_DOCUMENT_:
⁂

Buy £40.000 motorhome, when it falls to bits you can spend a year chasing around from dealer to factory and back to dealer, trying to get it put into a useable condition.
I had non stop problems with mine, some I could fix, some the dealer could fix, some went back to the factory who fixed some and created a few more. I was plagued with gel coat cracks (long ones which came back) and water leaks requiring removal of whole body panels. I wont list them all it is too depressing.
Eventually I decided that it was not worth the stress and sold it at a substantial loss.


----------



## duds

what model A/S did you buy?
My last motorhome was an Autocruise made before Swift took over the company and I had no end of problems with it as well. 
What make do you have now and is it less trouble and why ?


----------



## teamsaga

Hi duds
I had a 2008 autosleeper sigma el which became the broadway I believe. I have bought 2008 bessacarr with 4000 miles on it, hoping that some of the new bbuild problems will have been fixed.
The sigma appeared to have been built by a couple of guys in their garden shed, a lot of the components and trims had been modified and cut to fit. A typical example was the vertical trims behind the front seats between the cab and the habitation part.

⁂

_GIVEN RECORDS_:
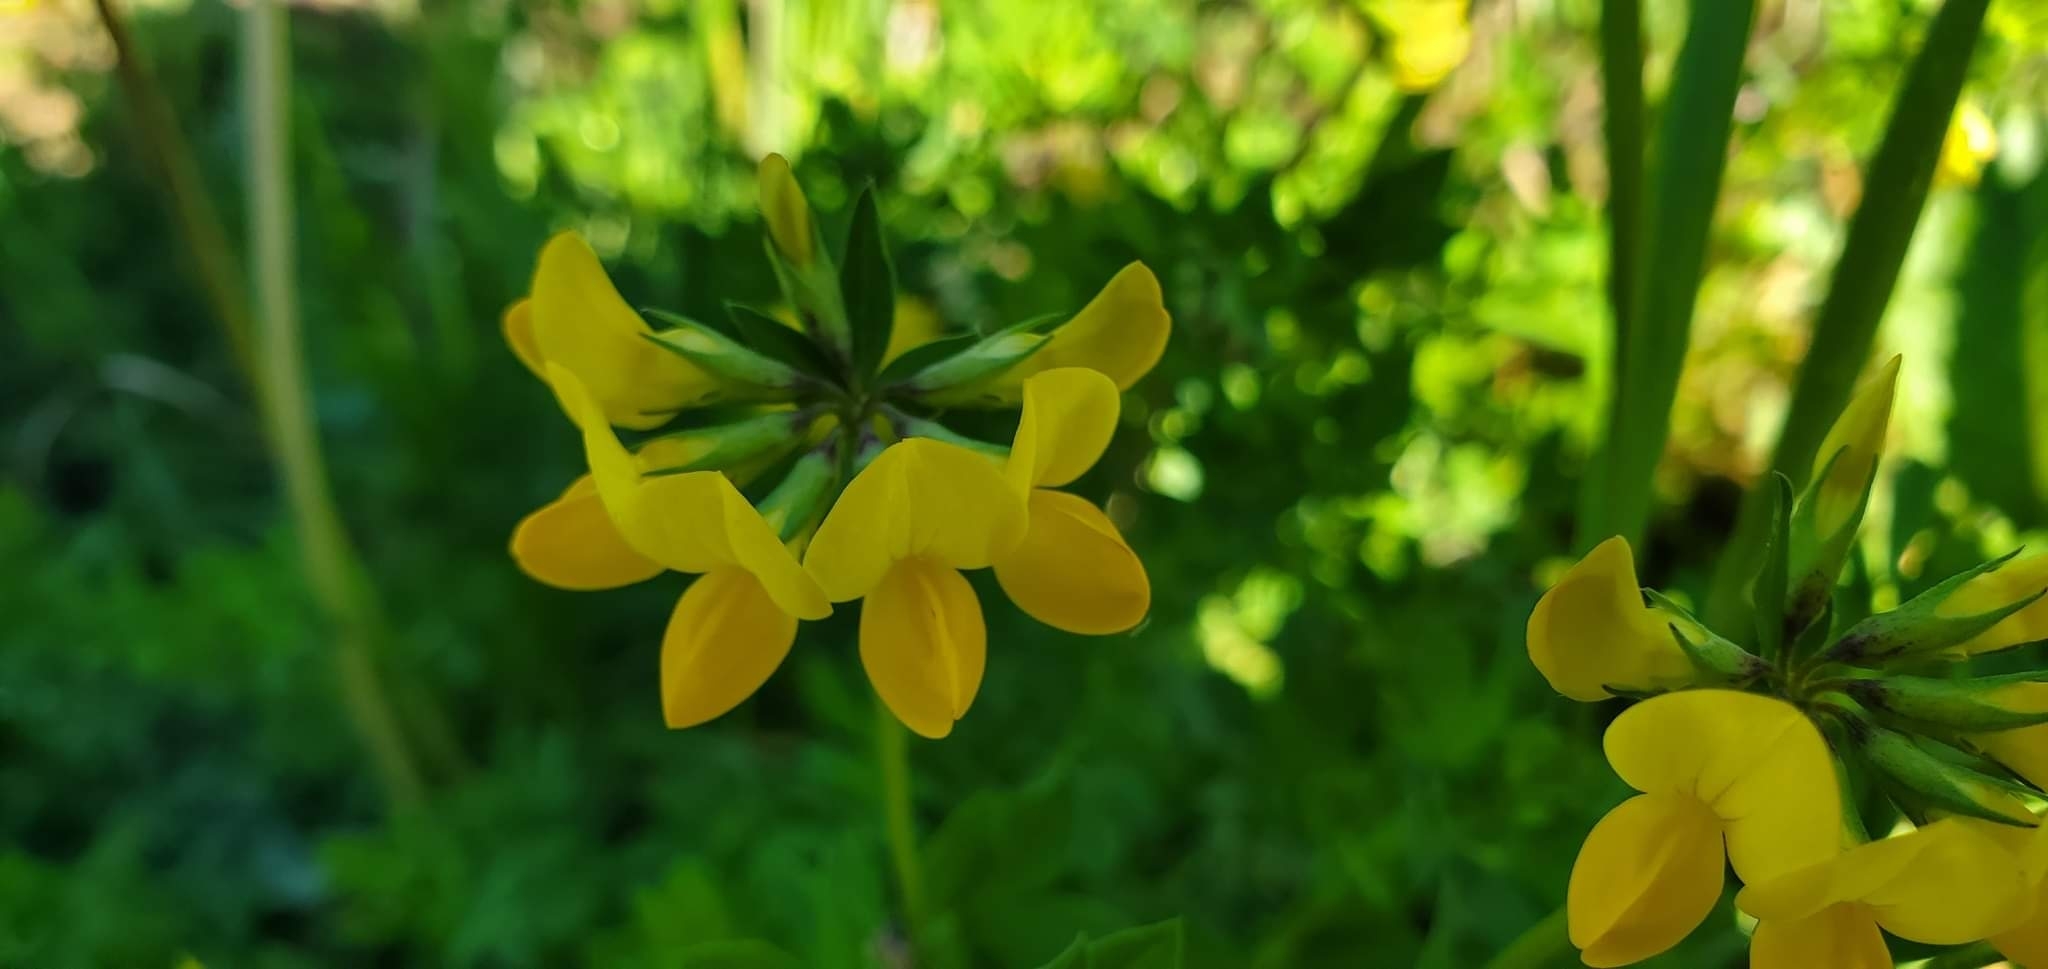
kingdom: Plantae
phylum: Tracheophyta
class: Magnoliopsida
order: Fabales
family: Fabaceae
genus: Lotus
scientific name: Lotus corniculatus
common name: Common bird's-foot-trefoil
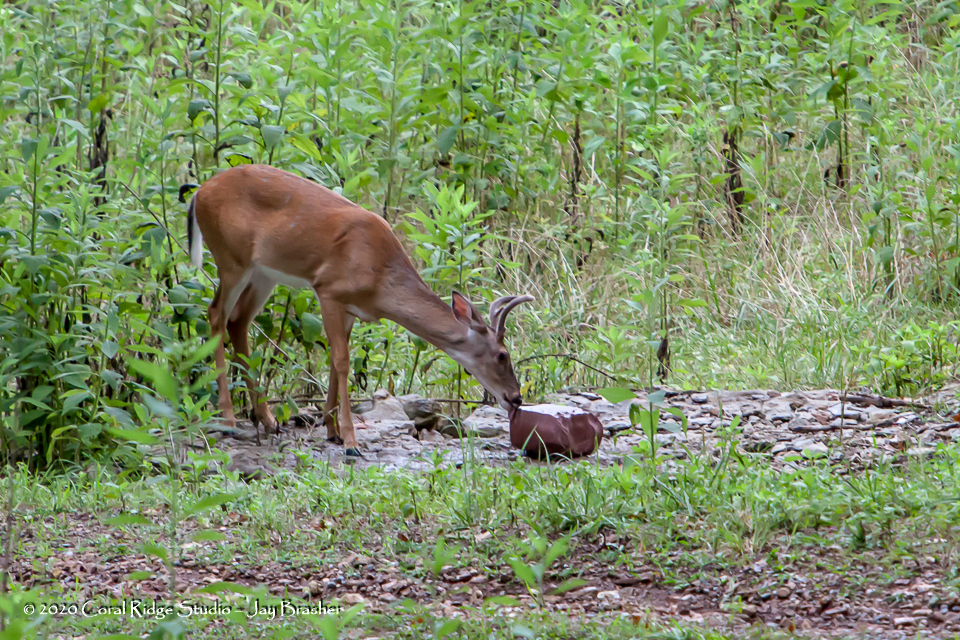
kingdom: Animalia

⁂

_WHAT YOU NEED TO DO_:
1. Reproduce the passage of the motorhome thread between "I had non stop" and "it as well.", inclusive.
2. In the records, substitute "vernacular name" for "common name" in the lines between the one holding "family: Fabaceae" and the end of the records, inclusive, and give only those lines with nothing else changed. Leave the pictures out.

_SOLUTIONS TO EACH TASK_:
1.
I had non stop problems with mine, some I could fix, some the dealer could fix, some went back to the factory who fixed some and created a few more. I was plagued with gel coat cracks (long ones which came back) and water leaks requiring removal of whole body panels. I wont list them all it is too depressing.
Eventually I decided that it was not worth the stress and sold it at a substantial loss.


----------



## duds

what model A/S did you buy?
My last motorhome was an Autocruise made before Swift took over the company and I had no end of problems with it as well.

2.
family: Fabaceae
genus: Lotus
scientific name: Lotus corniculatus
vernacular name: Common bird's-foot-trefoil
kingdom: Animalia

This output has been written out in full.